Learn about different battery systems, explore future trends and discover which chemistries are most promising.
According to The Freedonia
Group, a Cleveland-based industry research firm, the world demand for primary
and secondary batteries is forecasted to grow by 7.7 percent annually,
amounting to US$120 billion in 2019. The real growth lies in secondary
(rechargeable) batteries and according to Frost & Sullivan, secondary
batteries account for 76.4 percent of the global market, a number that is
expected to increase to 82.6 percent in 2015. The demand is driven by mobile
phones and tablets. Earlier estimations over-estimated the demand for electric
vehicles and the figures have since been adjusted downwards.
In 2009, primary batteries made up 23.6 percent of the global market and Frost & Sullivan predicted a 7.4 percent decline by 2015. Non-rechargeable batteries are used in watches, electronic keys, remote controls, toys, flashlights, beacons, and military devices in combat.
An Overview of Battery Types
Batteries are classified by
chemistry, and the most common are lithium-, lead-, and nickel-based systems.

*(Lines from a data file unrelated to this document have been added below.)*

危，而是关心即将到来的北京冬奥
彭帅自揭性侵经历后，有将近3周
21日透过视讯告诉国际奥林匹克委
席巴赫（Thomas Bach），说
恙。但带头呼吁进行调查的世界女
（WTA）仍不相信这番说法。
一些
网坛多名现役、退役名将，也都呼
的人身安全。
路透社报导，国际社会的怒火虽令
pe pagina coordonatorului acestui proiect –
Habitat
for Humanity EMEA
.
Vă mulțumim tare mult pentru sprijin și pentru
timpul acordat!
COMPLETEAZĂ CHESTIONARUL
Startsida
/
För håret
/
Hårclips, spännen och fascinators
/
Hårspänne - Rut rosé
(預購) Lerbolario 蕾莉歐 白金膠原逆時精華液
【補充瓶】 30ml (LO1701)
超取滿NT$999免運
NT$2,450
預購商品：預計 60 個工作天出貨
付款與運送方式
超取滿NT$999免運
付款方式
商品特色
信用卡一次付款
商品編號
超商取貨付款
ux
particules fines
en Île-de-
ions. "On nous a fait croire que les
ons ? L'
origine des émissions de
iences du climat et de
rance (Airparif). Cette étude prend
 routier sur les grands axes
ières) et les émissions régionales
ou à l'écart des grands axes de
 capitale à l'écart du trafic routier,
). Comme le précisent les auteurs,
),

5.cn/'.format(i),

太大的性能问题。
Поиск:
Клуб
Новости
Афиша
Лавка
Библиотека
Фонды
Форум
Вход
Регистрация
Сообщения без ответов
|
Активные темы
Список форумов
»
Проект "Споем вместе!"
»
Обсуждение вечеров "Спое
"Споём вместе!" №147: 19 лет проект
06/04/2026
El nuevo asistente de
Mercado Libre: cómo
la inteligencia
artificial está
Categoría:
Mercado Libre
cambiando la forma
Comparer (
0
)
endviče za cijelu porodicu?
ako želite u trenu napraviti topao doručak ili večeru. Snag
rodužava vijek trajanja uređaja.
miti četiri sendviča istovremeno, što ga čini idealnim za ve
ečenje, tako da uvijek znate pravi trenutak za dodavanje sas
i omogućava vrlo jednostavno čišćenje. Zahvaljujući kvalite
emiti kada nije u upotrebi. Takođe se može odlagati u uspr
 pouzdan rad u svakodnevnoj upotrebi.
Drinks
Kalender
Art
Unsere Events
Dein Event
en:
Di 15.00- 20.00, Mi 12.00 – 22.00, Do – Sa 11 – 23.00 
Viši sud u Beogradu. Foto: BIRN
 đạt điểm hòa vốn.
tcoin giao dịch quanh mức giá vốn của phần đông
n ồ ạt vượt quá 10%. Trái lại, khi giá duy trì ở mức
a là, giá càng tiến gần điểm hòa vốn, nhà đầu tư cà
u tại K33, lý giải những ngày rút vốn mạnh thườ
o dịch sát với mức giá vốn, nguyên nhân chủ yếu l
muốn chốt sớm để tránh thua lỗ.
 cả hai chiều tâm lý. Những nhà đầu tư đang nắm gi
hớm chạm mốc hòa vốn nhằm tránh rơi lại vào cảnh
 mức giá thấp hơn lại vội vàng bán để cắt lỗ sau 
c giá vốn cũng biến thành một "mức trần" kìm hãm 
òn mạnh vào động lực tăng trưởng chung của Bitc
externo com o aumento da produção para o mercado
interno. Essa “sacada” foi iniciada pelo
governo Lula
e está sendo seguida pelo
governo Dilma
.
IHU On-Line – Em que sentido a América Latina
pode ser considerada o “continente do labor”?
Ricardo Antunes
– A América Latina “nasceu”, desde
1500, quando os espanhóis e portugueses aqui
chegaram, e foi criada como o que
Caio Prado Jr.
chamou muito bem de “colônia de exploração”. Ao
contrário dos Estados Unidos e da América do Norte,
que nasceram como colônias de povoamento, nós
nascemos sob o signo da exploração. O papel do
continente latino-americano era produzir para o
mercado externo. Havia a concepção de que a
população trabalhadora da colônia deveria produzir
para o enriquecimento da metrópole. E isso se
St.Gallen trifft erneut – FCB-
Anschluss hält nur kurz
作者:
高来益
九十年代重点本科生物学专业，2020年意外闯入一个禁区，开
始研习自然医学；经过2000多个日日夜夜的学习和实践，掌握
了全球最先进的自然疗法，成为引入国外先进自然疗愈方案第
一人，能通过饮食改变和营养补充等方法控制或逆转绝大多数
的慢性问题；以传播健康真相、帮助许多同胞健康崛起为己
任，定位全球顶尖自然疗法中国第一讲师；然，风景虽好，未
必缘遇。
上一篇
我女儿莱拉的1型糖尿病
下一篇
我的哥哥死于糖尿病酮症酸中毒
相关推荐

Figure 1 illustrates the distribution of these chemistries. At a 37 percent
revenue share, Li-ion is the battery of choice for portable devices and the
electric powertrain. There are no other systems that threaten its dominance
Figure 1: Revenue contributions by different battery chemistries
20% Lead acid, starter battery
15% Alkaline, primary
8% Lead acid, stationary
6% Zinc-carbon, primary
5% Lead acid, deep-cycle
3% Lithium, primary
1% Other Source: Frost & Sullivan (2009)
Lead acid stands its ground as being a robust and economical power source for bulk use. Even though Li-ion is making inroads into the lead acid market, the demand for lead acid batteries is still growing. The applications are divided into starter batteries for automotive, also known as SLI (20%), stationary batteries for power backup (8%), and deep-cycle batteries for wheeled mobility (5%) such as golf cars, wheelchairs and scissor lifts.
High specific energy and long storage have made alkaline more popular than the old carbon-zinc, which Georges Leclanché invented in 1868. Nickel-metal-hydride (NiMH) continues to hold an important role as it replaces applications previously served by nickel-cadmium (NiCd). However, at a 3 percent market share and declining, NiMH is becoming a minor player.
An emerging battery usage is the electric powertrain for personal transportation. Battery cost, longevity and environmental issues dictate how quickly the automotive sector will adopt this new propulsion system. Fossil fuel is cheap, convenient and readily available; alternative modes face stiff opposition, especially in North America. Government incentives may be needed, but such intervention distorts the true energy cost, shields underlying problems with fossil fuel and serves select lobby groups with short-term solutions. (See BU-1002: Electric Powertrain, HEV, PEV.)
New markets that further boost battery growth are the electric bicycle and storage systems for renewable energy, from which homeowners, businesses and developing nations are benefiting. Large grid storage batteries collect surplus energy during high activity and bridge the gap when the input is low or when user demand is heavy. (See BU-1001: Batteries in the Industrial Market.)
Advancements in Batteries
Batteries are advancing on two
fronts, reflecting in increased specific energy for longer
runtimes and improved specific power for high-current load
requirements. Improving one characteristic of a battery may not automatically
strengthen the other and there is often a compromise. Figure 2 illustrates the
relationship between specific energy in Wh/kg and specific power in W/kg.
Figure 2: Specific energy and specific power of rechargeable batteries.
Specific energy is the capacity a battery can hold in watt-hours per kilogram (Wh/kg); specific power is the battery’s ability to deliver power in watts per kilogram (W/kg).
The best performing battery in terms of specific energy and specific power is the secondary lithium-metal (Li-metal). An early version was introduced in the 1980s by then Moli Energy, but instability with metallic lithium on the anode prompted a recall in 1991. Solid lithium tends to form metal filaments, or dendrites, that cause short circuits. Further attempts to solve this problem by other companies ended in discontinuing the developments.
The unique qualities of Li-metal are prompting manufacturers to revisit this powerful chemistry. Taming the dendrites and achieving the desired safety standard may be achieved by mixing metallic lithium with tin and silicon. Graphene is also being tried as part of an improved separator. Graphene is a thin layer of pure carbon with a thickness of one atom bonded together in a hexagonal honeycomb. (See BU-309: How does Graphite Work in Li-ion?) Multi-layers separators that prevent the penetration of dendrite have also been tried. New experimental Li-metal batteries achieve 300Wh/kg and the potential is much higher. This is of special interest for the electric vehicle. (See BU-212: Experimental Rechargeable Batteries.)